TASK BRIEF:
Your answer should be the records, copied exactly, with the pictures removed.

Plain-text document sources:
┄┄┄┄┄┄┄┄┄┄

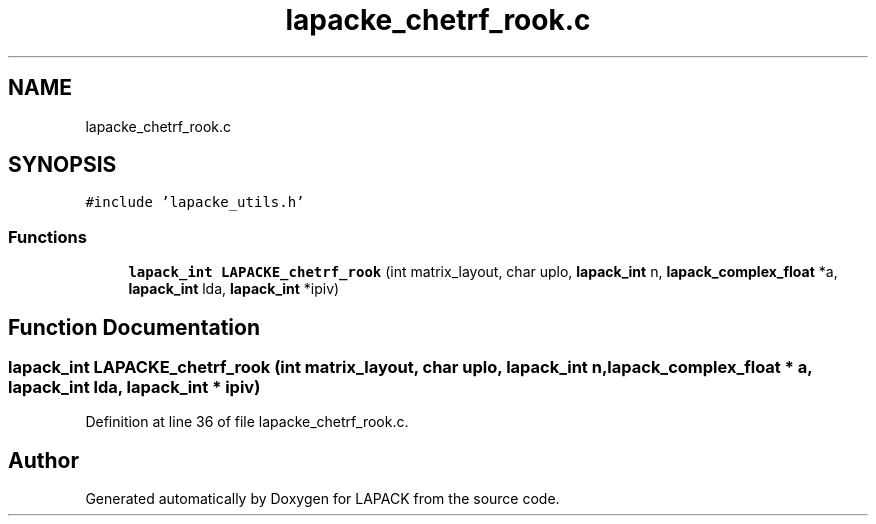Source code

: .TH "lapacke_chetrf_rook.c" 3 "Tue Nov 14 2017" "Version 3.8.0" "LAPACK" \" -*- nroff -*-
.ad l
.nh
.SH NAME
lapacke_chetrf_rook.c
.SH SYNOPSIS
.br
.PP
\fC#include 'lapacke_utils\&.h'\fP
.br

.SS "Functions"

.in +1c
.ti -1c
.RI "\fBlapack_int\fP \fBLAPACKE_chetrf_rook\fP (int matrix_layout, char uplo, \fBlapack_int\fP n, \fBlapack_complex_float\fP *a, \fBlapack_int\fP lda, \fBlapack_int\fP *ipiv)"
.br
.in -1c
.SH "Function Documentation"
.PP 
.SS "\fBlapack_int\fP LAPACKE_chetrf_rook (int matrix_layout, char uplo, \fBlapack_int\fP n, \fBlapack_complex_float\fP * a, \fBlapack_int\fP lda, \fBlapack_int\fP * ipiv)"

.PP
Definition at line 36 of file lapacke_chetrf_rook\&.c\&.
.SH "Author"
.PP 
Generated automatically by Doxygen for LAPACK from the source code\&.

┄┄┄┄┄┄┄┄┄┄

FINISHED EXERCISE:
Source code

: .TH "lapacke_chetrf_rook.c" 3 "Tue Nov 14 2017" "Version 3.8.0" "LAPACK" \" -*- nroff -*-
.ad l
.nh
.SH NAME
lapacke_chetrf_rook.c
.SH SYNOPSIS
.br
.PP
\fC#include 'lapacke_utils\&.h'\fP
.br

.SS "Functions"

.in +1c
.ti -1c
.RI "\fBlapack_int\fP \fBLAPACKE_chetrf_rook\fP (int matrix_layout, char uplo, \fBlapack_int\fP n, \fBlapack_complex_float\fP *a, \fBlapack_int\fP lda, \fBlapack_int\fP *ipiv)"
.br
.in -1c
.SH "Function Documentation"
.PP 
.SS "\fBlapack_int\fP LAPACKE_chetrf_rook (int matrix_layout, char uplo, \fBlapack_int\fP n, \fBlapack_complex_float\fP * a, \fBlapack_int\fP lda, \fBlapack_int\fP * ipiv)"

.PP
Definition at line 36 of file lapacke_chetrf_rook\&.c\&.
.SH "Author"
.PP 
Generated automatically by Doxygen for LAPACK from the source code\&.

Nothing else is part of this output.